■ Extrait retenu

Le litige relève ainsi de la coordination européenne des systèmes nationaux de sécurité sociale mise en place à la suite de l’entrée en vigueur de l’ALCP, ce que les premiers juges auraient dû examiner d’office.

Consid. 5.4
Cela étant, dans l’ATF 149 V 97, confirmant l’ATF 142 V 112 auquel s’est référé le tribunal cantonal, le Tribunal fédéral a relevé que l’art. 8 par. 1 du règlement n° 883/2004 reprenait le principe de l’application des conventions de sécurité sociale plus favorables de l’art. 7 par. 2 let. c du règlement n° 1408/71 lorsqu’en particulier l’assuré avait, comme en l’espèce, exercé son droit à la libre circulation avant l’entrée en vigueur de l’ALCP. Il a en outre considéré que la jurisprudence relative à l’applicabilité de ce principe, développée sous le régime du règlement n° 1408/71, restait applicable sous le régime du règlement n° 883/2004 (consid. 5.3).

Consid. 5.5
Il convient dès lors de déterminer, d’une part, quelles sont les conditions auxquelles une rente de vieillesse succède à une rente d’invalidité ou, selon les termes conventionnels, les conditions d’une conversion des prestations d’invalidité en prestations de vieillesse sous le régime du règlement n° 883/2004 et sous le régime de la convention Suisse-Portugal puis, d’autre part, lequel de ces deux régimes est le plus favorable à l’assuré.

Consid. 6.1
L’art. 48 du règlement n° 883/2004 prévoit la conversion de prestations d’invalidité en prestations de vieillesse selon les conditions prévues par la législation au titre de laquelle elles sont servies. Par ailleurs, l’institution, qui sert des prestations d’invalidité à un bénéficiaire admis à faire valoir son droit à des prestations de vieillesse en vertu de la législation d’un autre État membre, continue à verser les prestations d’invalidité tant que le bénéficiaire y a droit en vertu de la législation qu’elle applique. Ensuite, lorsque les prestations d’invalidité sont converties en prestations de vieillesse et que l’intéressé ne satisfait pas encore aux conditions de l’autre État pour avoir droit à ces mêmes prestations, l’intéressé bénéficie de la part de l’autre État membre de prestations d’invalidité à partir du jour de la conversion. Cette nouvelle disposition a succédé à l’art. 43 du règlement n° 1408/71. Elle y a seulement apporté des modifications d’ordre rédactionnel (Constanze Janda, in: Europäisches Sozialrecht, 8e éd. 2022, n° 1 ad art. 48 du règlement n° 883/2004, p. 428) et s’inscrit pleinement dans l’objectif de modernisation et de simplification du règlement n° 1408/71 essentiel à la mise en œuvre de la libre circulation des personnes (cf. ATF 149 V 97 consid. 5.3.3). Il n’y a dès lors pas de motif de remettre en cause la jurisprudence développée sous le régime du règlement n° 1408/71, exposée ci-après.

■ Enregistrements fournis
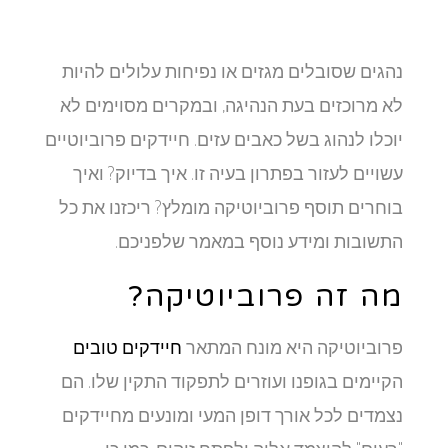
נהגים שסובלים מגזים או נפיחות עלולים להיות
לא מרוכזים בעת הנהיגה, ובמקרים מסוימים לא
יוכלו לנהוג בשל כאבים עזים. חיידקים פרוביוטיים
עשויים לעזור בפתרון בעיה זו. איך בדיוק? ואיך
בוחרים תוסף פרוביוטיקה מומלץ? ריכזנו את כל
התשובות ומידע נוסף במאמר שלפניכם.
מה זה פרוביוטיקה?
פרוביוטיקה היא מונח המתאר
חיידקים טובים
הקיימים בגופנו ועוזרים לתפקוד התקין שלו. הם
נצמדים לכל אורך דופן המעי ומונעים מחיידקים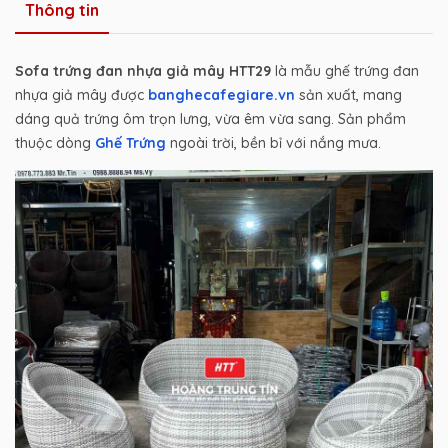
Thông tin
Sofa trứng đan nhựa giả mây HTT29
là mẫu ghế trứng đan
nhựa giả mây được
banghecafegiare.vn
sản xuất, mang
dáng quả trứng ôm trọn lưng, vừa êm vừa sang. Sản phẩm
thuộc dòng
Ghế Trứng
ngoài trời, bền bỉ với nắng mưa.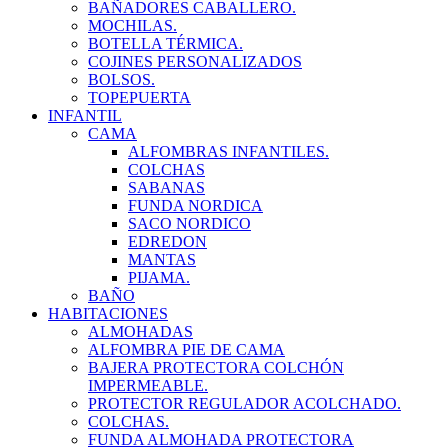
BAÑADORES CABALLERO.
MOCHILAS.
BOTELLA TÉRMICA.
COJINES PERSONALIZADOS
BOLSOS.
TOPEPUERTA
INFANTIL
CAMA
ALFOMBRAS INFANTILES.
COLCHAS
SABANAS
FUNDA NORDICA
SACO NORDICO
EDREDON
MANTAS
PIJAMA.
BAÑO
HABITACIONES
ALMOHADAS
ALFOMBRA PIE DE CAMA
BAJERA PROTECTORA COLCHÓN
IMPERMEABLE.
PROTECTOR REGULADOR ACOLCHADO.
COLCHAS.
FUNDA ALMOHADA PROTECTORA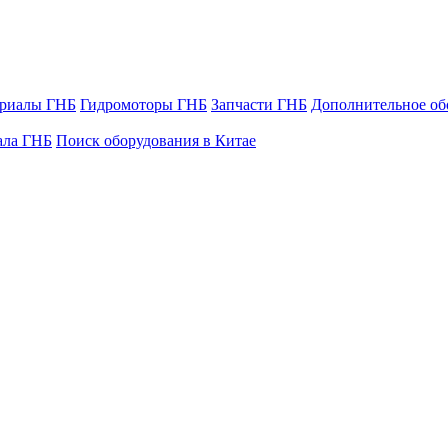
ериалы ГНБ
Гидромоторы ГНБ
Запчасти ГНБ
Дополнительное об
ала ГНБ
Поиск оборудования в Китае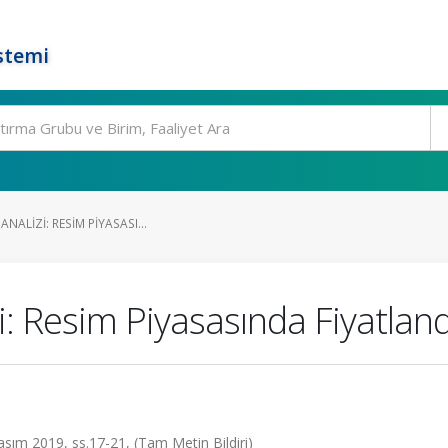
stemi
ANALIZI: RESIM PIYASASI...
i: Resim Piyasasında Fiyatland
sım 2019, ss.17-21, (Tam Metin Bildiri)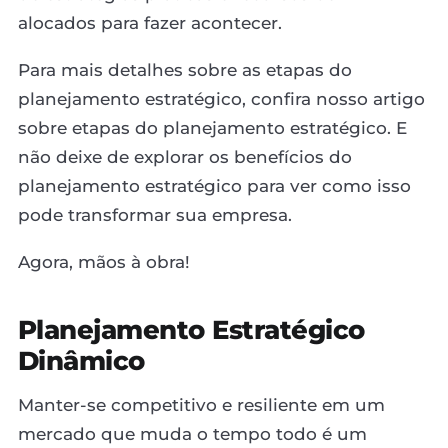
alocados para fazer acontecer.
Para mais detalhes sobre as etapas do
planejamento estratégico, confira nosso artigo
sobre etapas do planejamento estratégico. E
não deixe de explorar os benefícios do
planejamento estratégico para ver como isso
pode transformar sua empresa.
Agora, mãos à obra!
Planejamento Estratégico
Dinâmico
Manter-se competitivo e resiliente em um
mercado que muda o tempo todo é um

* * *

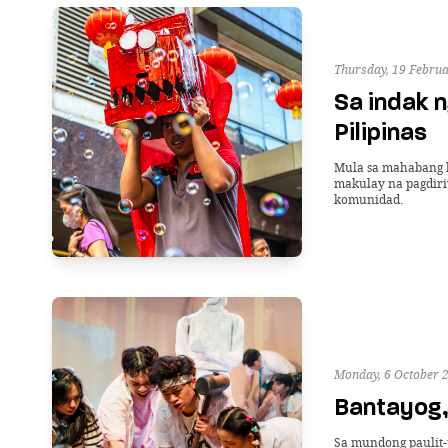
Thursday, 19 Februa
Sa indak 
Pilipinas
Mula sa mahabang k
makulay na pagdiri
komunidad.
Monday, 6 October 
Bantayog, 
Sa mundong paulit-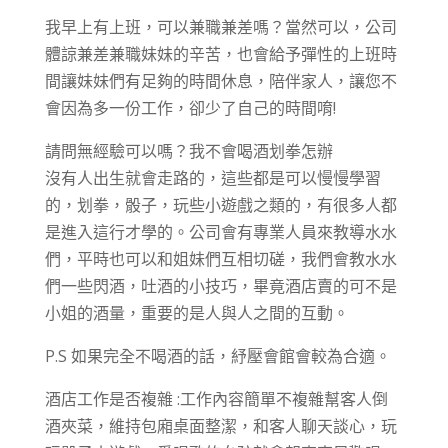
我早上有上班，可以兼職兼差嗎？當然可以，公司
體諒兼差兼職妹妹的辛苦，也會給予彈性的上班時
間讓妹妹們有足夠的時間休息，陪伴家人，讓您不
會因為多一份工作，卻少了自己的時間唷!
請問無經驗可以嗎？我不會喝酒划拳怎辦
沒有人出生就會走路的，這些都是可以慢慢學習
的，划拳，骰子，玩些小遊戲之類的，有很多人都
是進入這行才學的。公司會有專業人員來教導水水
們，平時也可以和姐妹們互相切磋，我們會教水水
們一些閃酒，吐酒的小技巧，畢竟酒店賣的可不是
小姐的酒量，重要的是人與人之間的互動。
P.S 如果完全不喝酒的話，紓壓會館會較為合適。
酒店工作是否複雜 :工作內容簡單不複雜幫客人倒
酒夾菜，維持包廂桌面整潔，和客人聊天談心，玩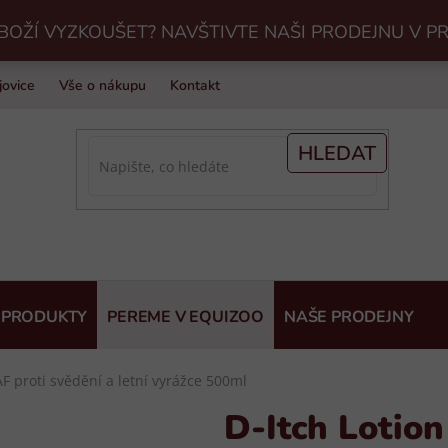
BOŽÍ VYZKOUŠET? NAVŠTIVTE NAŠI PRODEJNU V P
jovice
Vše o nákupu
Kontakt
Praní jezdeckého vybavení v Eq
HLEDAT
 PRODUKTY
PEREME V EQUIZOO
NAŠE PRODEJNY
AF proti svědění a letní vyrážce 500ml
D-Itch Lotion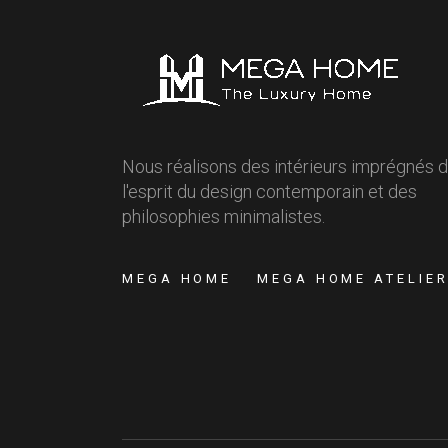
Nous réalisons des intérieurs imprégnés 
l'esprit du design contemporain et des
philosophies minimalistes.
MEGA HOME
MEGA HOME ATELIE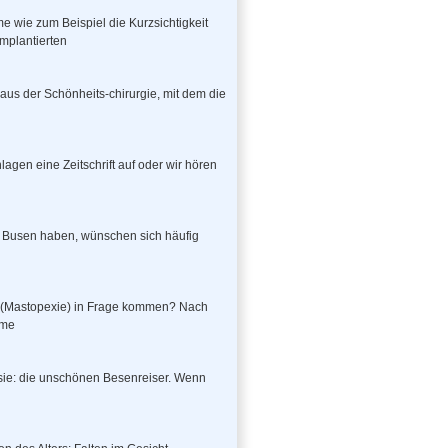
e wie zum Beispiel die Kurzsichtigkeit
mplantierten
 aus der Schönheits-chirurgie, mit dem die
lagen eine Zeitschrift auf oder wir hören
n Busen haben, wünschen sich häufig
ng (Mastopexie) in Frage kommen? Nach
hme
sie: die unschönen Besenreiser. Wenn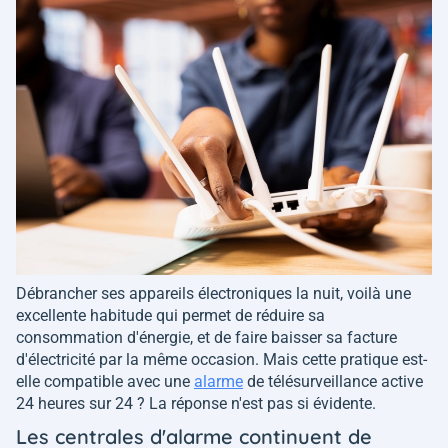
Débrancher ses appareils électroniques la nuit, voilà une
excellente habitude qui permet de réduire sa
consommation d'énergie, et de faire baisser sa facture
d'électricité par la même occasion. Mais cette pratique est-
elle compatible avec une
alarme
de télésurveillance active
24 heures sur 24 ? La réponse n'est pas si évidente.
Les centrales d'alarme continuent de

■ But de l'exercice
Reproduisez fidèlement le passage de l'extrait retenu qui s'ouvre sur les mots « Consid. 5.5 » et se clôt sur « favorable à l’assuré. ».

■ Réponse attendue
Consid. 5.5
Il convient dès lors de déterminer, d’une part, quelles sont les conditions auxquelles une rente de vieillesse succède à une rente d’invalidité ou, selon les termes conventionnels, les conditions d’une conversion des prestations d’invalidité en prestations de vieillesse sous le régime du règlement n° 883/2004 et sous le régime de la convention Suisse-Portugal puis, d’autre part, lequel de ces deux régimes est le plus favorable à l’assuré.